For a state that pins much pride on its education, Kerala seems to be on a regressive path, with legal battles being waged in the high court on its Plus-two policy and a number of universities and its heads embroiled in various kinds of controversies. The government cut a sorry figure this week when the court seemed to give precedence to proposals by a panel headed by director of higher secondary education over the recommendations of the cabinet sub-committee about the vexing issue of Plus-two batches and schools thereof. Sure, chief minister Oommen Chandy tried to put up a brave front and expressed displeasure over the court decision, asking what was the need of a democratic government if the court thought the HSE director’s should be the last word on the topic.
It is hard to digest this line of thought as even the assembly petitions committee had stated that the batches were allotted without any scientific study. Add to that the additional load of `235 crore a month on the exchequer and the stark picture is complete. Curiously, it was the Muslim Education Society that came first up with allegations of corruption in allotting new batches. This week, there were two separate incidents involving the top brass of two leading universities, underlining the woes that have beset the education sector.

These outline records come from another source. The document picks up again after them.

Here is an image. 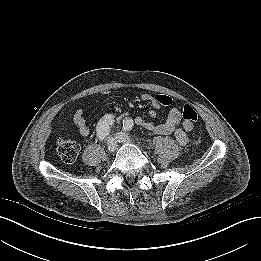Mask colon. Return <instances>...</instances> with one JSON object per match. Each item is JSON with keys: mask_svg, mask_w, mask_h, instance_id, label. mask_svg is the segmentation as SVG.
Instances as JSON below:
<instances>
[{"mask_svg": "<svg viewBox=\"0 0 261 261\" xmlns=\"http://www.w3.org/2000/svg\"><path fill=\"white\" fill-rule=\"evenodd\" d=\"M157 98L165 105L171 103L170 97H167L165 95H157ZM183 117L187 122L190 123H195L198 121L197 111L189 104H186L183 107ZM79 151V144L69 140H59L56 146V152L58 156L63 162L68 164L73 163L77 159Z\"/></svg>", "mask_w": 261, "mask_h": 261, "instance_id": "1", "label": "colon"}]
</instances>
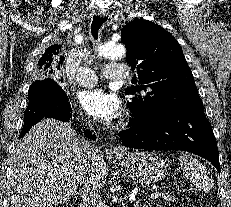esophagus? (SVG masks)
<instances>
[{
  "mask_svg": "<svg viewBox=\"0 0 231 207\" xmlns=\"http://www.w3.org/2000/svg\"><path fill=\"white\" fill-rule=\"evenodd\" d=\"M98 15L100 17H107L109 15V12L108 11H99ZM112 150H113V152L117 153V152L122 151V147L119 145H113Z\"/></svg>",
  "mask_w": 231,
  "mask_h": 207,
  "instance_id": "1",
  "label": "esophagus"
}]
</instances>
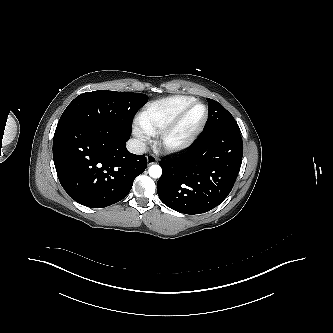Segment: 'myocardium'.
<instances>
[{
  "mask_svg": "<svg viewBox=\"0 0 333 333\" xmlns=\"http://www.w3.org/2000/svg\"><path fill=\"white\" fill-rule=\"evenodd\" d=\"M196 106H202L204 115L199 123L182 137H176V133L184 122L189 112ZM209 117L208 107L197 100L185 106L175 118L158 133L157 146L163 152L177 153L189 148L203 131Z\"/></svg>",
  "mask_w": 333,
  "mask_h": 333,
  "instance_id": "1",
  "label": "myocardium"
}]
</instances>
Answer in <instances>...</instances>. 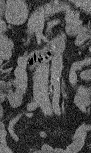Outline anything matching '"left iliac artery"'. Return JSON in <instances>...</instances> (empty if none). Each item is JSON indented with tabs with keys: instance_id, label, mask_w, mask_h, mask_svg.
<instances>
[{
	"instance_id": "left-iliac-artery-1",
	"label": "left iliac artery",
	"mask_w": 91,
	"mask_h": 153,
	"mask_svg": "<svg viewBox=\"0 0 91 153\" xmlns=\"http://www.w3.org/2000/svg\"><path fill=\"white\" fill-rule=\"evenodd\" d=\"M59 89L58 88H56L55 89V93H54V96H53V102H52V104H53V109H54V111H55V113L57 114V115H60L61 114V109H60V105H59Z\"/></svg>"
}]
</instances>
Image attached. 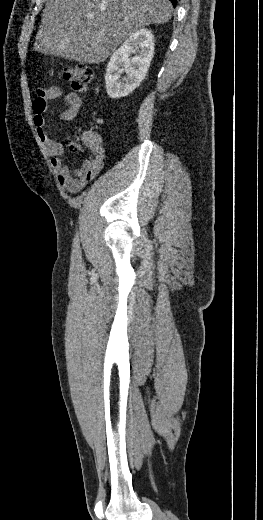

On Monday, the vice chancellor and the Syndicate members of Calicut University came to blows during a meeting even as two syndicate members in Kochi, one of them a Congress MLA, got physical right in front of the chief minister’s room. While education has always had a political colour in the state, what is happening now transgresses all limits as the chief minister seems ready at every turn to accommodate all sorts of demands from the Muslim League, the second strongest ally in the UDF, which also handles the education portfolio. Clearly, it is time for Kerala to re-evaluate its priorities as recent happenings are not in sync with its goal of emerging a global brand in education by 2030.